Sunday, November 2, 2025

Exxon and Chevron hike oil production despite global glut and see more ‘frontier exploration’ as U.S. shale boom slows

Big Oil leaders Exxon Mobil, Chevron, and Shell continue to hike their crude oil production volumes from West Texas’s Permian Basin to the Gulf of Mexico to deepwater Guyana despite concerns of a rising global oil glut as OPEC nations keep exporting more barrels each month.

The production increases threaten to further exacerbate a weaker oil price environment predicted to go lower heading into 2026 with the U.S. benchmark hovering near the $60-per-barrel threshold below which companies struggle to maintain profitability. But the biggest players have more scale to remain undeterred by lower commodity prices.

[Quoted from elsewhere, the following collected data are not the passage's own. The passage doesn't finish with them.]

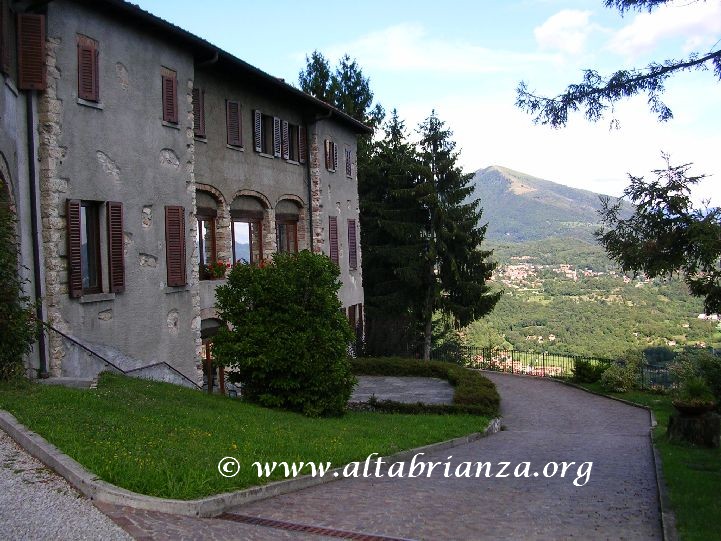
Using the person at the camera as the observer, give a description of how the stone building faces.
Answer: facing the viewer and to the right of the viewer

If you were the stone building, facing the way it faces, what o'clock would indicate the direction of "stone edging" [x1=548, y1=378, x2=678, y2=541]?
The stone edging is roughly at 12 o'clock from the stone building.

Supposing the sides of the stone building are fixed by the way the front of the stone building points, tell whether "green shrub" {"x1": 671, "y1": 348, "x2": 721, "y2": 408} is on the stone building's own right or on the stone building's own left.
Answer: on the stone building's own left

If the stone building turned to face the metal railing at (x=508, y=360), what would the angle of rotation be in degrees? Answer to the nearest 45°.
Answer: approximately 90° to its left

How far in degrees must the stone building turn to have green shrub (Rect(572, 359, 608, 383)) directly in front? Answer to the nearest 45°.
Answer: approximately 90° to its left

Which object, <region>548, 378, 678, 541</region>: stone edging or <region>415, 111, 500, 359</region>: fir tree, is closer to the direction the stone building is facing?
the stone edging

For the two largest American players, Exxon Mobil and Chevron, primary growth remains in the still-booming Permian where Exxon churned out a record high of 1.7 million barrels of oil equivalent per day in the third quarter, including natural gas volumes. Chevron is the only other company to exceed the seven-figure mark there, coming in at 1.06 million barrels daily.

“We set yet another production record,” said Exxon chairman and CEO Darren Woods during the third-quarter earnings call on Friday. “Our Permian production continues to grow well into the next decade. It clearly differentiates us from our competitors, who are talking about reduced investments, peak production, or a shift to harvest mode.”

Exxon’s global volumes grew from 4.63 million barrels of oil equivalent daily in the second quarter to 4.77 barrels a day in the third. Exxon even aims to hit 5.4 million barrels by 2030, driven mostly by the Permian and its pioneering offshore Guyana development.

Chevron’s biggest growth area was the Permian, too, without even trying. Chevron is actively cutting its Permian capital expenditure to save money and keep production there plateaued to 1 million barrels daily. But Chevron still gained almost 60,000 barrels daily from the second quarter.

“It really highlights the efficiency gains. The production is an outcome there,” said Chevron chairman and CEO Mike Wirth on his Friday earnings call. “We’ve been able to continue to deliver strong performance with fewer [drilling] rigs and fewer completions spreads. We expect to move into 2026 with good momentum.”

The strong momentum is expected to run into pricing headwinds as OPEC—led by Saudi Arabia—continues to unwind years of production cuts that kept pricing higher to regain market share and, in an unspoken added benefit, appease President Trump and his outspoken desire for lower prices at the pump.

“What we see at the moment is indeed headwinds on the supply-demand fundamentals going into 2026 and a highly credible scenario that there is an oversupply in 2026,” said Shell CEO Wael Sawan. “I think in the short to medium term, there are headwinds. Longer term, we continue to have strong conviction in crude prices going forward.”